Pierre Bonnard ou Les petites choses de la vie
Avec l’exposition qu'elle consacre à Pierre Bonnard (jusqu'en mai 2012), la Fondation Beyeler (Bâle, Suisse) entend célébrer "l’illustre coloriste français, un des artistes les plus fascinants de l’époque moderne". Une soixantaine de peintures provenant d’illustres musées et collections particulières y déroulent un panorama de toutes les périodes de la carrière de ce peintre, né en 1867 et mort en 1947, co-fondateur du groupe des Nabis, et qui vouait un culte au style de Gauguin et à l’estampe japonaise. "À Paris, précise le catalogue de l'exposition, il peint la vie trépidante des rues et des cafés de la métropole, avant de se retirer d’abord en Normandie, tout près du jardin aux nymphéas de Monet, puis sur la Côte d’Azur, où il puise son inspiration dans la lumière et les couleurs de la nature méditerranéenne. Avec un goût marqué pour l’expérimentation, renouvelant ses compositions de couleurs aux angles de vue surprenants, il crée d’innombrables variations de tableaux de la vie domestique, où le temps donne l’illusion de s’être arrêté". Parmi les scènes de la vie quotidienne, celles regroupées sous la thématique "Salle à manger" de la Maison imaginaire du peintre montrent de nombreuses représentations de fruits, légumes et boissons diverses.
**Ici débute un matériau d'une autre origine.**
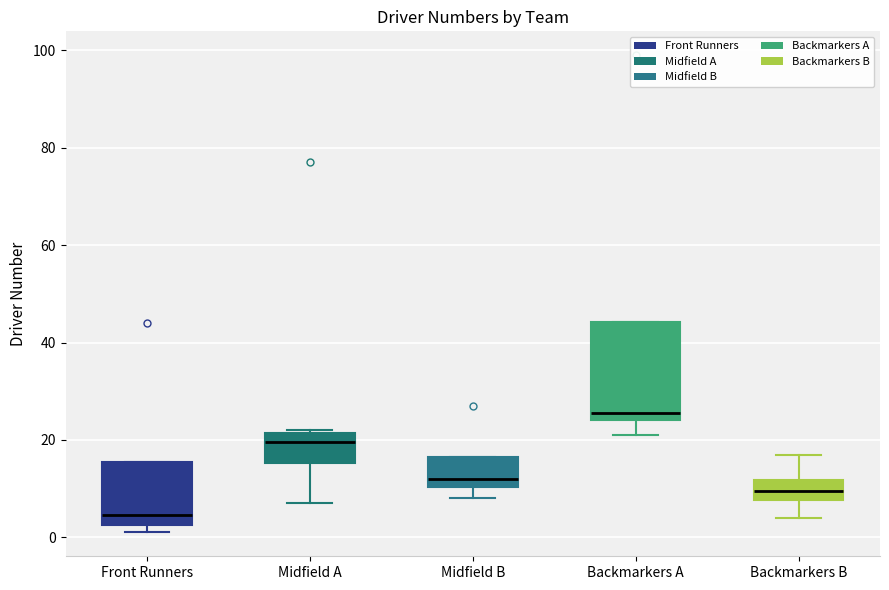

Where does the lower whisker of the box for Backmarkers A end on the y-axis? The values are not printed on the chart, so give them approximately, as read against the axis.

22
Devant la célèbre toile "Le café" (1915) conservée à la Tate Gallery de Londres, "on est frappé non seulement par sa stupéfiante palette, mais aussi et surtout par la manière dont le peintre a choisi de cadrer son motif. La nappe à carreaux rouges et blancs qui recouvre la table occupe les deux tiers de la surface peinte. Tout en haut de l’image, Bonnard place deux personnages dont les têtes sont coupées par le bord du tableau. Dès lors, le chien qui pose ses pattes de devant sur la table à côté de la femme vêtue d’un jaune éclatant retient étrangement notre attention. La passion du peintre pour la représentation insolite des petites choses de la vie quotidienne se révèle à d’autres détails comme l’ombre bleutée de la chaise ou la théière placée à l’extrême bord de la table".